Stored data entries:
━━━━━━━━━━━━━━━━

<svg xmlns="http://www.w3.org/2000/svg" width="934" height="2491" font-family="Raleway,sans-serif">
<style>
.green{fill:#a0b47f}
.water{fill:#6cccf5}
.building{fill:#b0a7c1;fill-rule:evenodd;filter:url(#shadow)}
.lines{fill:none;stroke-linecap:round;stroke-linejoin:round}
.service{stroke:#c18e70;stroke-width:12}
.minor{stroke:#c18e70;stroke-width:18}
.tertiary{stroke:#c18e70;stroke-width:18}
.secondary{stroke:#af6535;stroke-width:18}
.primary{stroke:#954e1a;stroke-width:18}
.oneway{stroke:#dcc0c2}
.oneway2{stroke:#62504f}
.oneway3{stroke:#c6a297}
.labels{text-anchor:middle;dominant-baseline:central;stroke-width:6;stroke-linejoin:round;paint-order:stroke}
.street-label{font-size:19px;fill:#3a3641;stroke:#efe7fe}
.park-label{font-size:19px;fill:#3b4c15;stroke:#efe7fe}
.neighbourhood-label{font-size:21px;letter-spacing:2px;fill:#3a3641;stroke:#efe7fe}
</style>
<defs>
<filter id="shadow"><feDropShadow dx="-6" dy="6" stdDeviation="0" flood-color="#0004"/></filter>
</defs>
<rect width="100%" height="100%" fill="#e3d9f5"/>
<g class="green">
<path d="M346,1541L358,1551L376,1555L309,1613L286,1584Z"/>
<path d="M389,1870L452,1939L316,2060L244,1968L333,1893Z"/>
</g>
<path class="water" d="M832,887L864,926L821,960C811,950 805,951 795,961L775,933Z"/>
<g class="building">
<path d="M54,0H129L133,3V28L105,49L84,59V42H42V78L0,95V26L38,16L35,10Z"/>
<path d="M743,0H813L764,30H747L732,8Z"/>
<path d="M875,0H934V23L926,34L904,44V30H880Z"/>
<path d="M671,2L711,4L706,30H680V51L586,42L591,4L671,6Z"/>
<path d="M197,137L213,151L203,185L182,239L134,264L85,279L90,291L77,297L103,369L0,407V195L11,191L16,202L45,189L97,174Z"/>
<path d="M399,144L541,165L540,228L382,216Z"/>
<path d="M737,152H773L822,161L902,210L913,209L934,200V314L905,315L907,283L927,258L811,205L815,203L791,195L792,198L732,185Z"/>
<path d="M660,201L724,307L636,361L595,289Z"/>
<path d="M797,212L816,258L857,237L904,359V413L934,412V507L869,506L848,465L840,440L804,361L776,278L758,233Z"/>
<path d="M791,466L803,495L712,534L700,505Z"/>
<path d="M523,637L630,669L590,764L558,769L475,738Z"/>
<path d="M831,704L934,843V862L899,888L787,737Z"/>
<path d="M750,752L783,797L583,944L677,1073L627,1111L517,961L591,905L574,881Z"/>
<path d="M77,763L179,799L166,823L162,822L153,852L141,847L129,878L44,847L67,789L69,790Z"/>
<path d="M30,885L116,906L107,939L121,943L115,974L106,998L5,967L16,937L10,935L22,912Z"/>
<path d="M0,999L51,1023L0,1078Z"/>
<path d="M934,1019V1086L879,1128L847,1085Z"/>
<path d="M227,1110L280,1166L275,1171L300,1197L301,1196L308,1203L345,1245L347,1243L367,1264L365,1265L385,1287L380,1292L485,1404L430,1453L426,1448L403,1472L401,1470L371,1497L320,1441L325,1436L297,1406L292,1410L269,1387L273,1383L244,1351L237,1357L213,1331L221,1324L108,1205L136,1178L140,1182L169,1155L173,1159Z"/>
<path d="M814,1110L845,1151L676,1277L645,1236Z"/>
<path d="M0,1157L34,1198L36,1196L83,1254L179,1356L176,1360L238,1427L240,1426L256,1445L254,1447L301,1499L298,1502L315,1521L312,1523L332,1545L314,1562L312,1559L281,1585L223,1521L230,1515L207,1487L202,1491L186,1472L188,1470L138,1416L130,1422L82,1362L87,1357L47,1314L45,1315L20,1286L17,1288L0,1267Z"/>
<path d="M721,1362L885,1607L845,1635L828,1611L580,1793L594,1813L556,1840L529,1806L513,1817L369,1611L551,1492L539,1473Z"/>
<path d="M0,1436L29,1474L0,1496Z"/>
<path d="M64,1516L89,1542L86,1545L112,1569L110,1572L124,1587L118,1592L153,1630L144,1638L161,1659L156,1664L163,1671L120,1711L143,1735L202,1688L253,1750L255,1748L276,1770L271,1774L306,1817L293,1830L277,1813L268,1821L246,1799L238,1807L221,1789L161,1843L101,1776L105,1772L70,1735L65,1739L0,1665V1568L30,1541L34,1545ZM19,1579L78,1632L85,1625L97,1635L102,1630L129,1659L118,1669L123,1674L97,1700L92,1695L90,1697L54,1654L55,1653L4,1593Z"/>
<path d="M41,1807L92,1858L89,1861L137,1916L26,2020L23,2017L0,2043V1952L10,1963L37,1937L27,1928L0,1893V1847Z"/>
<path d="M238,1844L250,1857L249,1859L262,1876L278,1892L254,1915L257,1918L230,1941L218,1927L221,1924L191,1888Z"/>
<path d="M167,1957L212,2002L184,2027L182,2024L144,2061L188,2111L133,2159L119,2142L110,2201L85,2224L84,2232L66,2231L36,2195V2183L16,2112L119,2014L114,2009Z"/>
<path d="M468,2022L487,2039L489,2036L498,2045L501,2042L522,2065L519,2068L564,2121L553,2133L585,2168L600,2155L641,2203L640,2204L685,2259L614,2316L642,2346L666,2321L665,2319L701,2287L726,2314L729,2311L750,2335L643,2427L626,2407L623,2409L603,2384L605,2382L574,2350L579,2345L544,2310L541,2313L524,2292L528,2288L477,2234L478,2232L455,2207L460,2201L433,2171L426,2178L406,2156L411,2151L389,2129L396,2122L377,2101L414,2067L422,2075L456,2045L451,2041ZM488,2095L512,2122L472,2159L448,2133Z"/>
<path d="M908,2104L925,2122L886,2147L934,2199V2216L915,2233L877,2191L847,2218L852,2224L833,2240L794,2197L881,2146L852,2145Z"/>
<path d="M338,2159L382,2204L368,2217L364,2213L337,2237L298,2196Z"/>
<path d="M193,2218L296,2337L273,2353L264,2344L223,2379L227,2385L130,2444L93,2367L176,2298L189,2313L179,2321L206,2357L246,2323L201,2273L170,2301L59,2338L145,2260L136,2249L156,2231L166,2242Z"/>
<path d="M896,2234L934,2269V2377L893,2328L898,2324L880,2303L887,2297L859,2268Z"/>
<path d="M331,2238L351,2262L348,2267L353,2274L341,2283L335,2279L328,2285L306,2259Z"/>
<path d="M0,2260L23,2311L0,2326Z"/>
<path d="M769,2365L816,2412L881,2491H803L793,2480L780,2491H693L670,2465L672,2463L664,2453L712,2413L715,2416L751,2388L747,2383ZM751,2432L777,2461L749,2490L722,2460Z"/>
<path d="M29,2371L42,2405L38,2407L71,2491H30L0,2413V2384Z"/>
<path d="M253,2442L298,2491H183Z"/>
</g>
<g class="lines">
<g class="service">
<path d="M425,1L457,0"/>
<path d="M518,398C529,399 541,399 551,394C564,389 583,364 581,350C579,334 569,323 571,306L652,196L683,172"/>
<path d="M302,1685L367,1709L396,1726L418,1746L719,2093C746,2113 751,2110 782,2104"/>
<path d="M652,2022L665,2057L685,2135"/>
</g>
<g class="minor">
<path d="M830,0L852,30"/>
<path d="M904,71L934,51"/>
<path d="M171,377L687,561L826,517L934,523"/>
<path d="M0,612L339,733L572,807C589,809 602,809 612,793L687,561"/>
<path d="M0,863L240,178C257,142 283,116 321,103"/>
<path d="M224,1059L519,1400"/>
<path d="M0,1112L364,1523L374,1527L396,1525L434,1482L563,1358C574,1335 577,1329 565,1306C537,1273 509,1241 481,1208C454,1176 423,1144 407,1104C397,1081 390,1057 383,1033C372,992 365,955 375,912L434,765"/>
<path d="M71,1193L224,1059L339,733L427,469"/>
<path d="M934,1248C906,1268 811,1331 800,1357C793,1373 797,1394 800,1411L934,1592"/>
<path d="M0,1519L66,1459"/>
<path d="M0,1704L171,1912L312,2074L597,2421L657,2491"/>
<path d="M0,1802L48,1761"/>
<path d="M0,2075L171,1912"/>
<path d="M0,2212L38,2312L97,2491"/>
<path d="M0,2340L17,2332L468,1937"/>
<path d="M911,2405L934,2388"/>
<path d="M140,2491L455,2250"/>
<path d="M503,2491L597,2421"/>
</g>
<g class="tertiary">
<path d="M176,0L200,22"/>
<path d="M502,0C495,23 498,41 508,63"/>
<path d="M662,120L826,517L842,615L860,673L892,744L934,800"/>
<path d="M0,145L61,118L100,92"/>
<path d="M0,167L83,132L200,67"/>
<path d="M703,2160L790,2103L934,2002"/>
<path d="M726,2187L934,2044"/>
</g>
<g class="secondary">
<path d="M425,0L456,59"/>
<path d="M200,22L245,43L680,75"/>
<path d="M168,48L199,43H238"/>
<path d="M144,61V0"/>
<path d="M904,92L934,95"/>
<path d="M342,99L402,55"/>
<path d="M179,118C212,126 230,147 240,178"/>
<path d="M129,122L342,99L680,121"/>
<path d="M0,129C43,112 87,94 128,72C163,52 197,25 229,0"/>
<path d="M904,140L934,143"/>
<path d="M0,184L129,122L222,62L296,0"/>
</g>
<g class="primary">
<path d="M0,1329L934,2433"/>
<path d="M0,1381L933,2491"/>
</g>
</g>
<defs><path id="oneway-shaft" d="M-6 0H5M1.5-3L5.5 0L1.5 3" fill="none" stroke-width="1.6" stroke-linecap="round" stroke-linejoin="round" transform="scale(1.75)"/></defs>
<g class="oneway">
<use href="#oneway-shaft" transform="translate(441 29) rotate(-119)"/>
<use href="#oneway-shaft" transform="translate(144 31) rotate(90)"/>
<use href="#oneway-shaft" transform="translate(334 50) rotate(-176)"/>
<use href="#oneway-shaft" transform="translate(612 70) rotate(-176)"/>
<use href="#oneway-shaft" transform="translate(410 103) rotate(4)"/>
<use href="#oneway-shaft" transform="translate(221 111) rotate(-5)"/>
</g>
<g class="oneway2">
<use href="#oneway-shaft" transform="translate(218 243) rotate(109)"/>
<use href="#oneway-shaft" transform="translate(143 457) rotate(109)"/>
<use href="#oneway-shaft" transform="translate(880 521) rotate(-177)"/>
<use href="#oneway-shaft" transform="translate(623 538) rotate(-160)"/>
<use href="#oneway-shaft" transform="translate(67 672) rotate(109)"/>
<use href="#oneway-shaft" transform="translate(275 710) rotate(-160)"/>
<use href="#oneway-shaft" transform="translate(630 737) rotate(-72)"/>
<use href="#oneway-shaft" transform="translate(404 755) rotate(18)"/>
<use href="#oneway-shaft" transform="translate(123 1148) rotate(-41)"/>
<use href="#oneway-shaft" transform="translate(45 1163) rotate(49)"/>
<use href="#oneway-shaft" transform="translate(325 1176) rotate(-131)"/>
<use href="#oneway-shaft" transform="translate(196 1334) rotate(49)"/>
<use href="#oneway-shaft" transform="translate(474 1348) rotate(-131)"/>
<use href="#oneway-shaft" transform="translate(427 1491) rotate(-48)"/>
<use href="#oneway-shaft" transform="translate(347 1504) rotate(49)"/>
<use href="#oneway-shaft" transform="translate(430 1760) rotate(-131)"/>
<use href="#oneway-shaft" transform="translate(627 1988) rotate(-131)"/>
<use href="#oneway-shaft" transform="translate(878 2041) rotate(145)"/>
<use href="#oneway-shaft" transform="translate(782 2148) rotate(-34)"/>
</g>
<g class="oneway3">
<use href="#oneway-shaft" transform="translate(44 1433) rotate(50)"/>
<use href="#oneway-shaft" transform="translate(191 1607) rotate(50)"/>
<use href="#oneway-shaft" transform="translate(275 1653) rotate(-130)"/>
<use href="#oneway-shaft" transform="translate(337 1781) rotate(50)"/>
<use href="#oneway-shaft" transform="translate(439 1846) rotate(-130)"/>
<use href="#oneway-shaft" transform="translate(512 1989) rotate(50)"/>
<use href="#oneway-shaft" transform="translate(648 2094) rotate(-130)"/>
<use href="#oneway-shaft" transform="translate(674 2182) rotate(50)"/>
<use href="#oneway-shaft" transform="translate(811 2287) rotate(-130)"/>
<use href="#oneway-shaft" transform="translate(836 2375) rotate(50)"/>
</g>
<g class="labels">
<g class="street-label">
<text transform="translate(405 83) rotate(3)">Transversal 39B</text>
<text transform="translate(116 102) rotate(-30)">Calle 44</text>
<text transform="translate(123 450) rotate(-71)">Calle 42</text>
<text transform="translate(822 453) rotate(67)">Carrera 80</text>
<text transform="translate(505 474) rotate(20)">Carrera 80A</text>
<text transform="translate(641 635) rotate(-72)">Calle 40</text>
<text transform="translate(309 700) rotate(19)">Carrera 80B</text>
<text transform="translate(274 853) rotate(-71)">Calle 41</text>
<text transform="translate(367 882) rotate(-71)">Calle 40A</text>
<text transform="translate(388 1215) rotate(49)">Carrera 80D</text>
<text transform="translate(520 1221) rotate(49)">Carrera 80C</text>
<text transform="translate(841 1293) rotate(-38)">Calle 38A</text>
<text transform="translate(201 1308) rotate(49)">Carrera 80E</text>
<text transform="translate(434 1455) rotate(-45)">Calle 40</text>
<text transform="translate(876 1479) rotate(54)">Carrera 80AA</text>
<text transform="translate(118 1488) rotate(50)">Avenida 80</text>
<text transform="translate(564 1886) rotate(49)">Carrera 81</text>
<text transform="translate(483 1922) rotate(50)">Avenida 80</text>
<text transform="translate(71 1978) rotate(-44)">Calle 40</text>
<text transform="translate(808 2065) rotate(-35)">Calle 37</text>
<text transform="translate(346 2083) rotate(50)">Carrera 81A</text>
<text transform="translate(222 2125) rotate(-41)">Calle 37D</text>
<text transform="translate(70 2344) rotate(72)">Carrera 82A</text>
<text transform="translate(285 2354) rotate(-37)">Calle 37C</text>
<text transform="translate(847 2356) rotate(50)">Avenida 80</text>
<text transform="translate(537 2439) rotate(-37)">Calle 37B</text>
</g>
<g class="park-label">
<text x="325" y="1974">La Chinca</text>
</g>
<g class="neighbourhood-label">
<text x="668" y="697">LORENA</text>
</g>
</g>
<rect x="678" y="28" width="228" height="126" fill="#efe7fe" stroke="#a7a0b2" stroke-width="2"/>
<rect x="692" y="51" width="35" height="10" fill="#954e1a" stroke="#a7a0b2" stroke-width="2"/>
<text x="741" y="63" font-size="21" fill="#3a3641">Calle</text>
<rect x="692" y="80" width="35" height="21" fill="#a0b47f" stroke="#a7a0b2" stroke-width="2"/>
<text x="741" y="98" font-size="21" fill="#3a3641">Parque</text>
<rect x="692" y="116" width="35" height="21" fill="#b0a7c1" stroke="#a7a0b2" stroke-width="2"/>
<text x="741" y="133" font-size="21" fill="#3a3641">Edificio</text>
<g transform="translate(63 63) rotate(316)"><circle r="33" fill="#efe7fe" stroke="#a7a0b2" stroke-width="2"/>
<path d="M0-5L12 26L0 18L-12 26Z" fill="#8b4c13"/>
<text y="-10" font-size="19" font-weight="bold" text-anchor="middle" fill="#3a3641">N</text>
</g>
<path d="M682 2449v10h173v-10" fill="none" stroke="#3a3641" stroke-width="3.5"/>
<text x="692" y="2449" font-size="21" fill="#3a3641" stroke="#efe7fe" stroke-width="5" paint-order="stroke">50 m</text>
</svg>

━━━━━━━━━━━━━━━━

- _Assignment_: Give only the number of lines in the data that hold the string "filter".

- _Task solution_: 2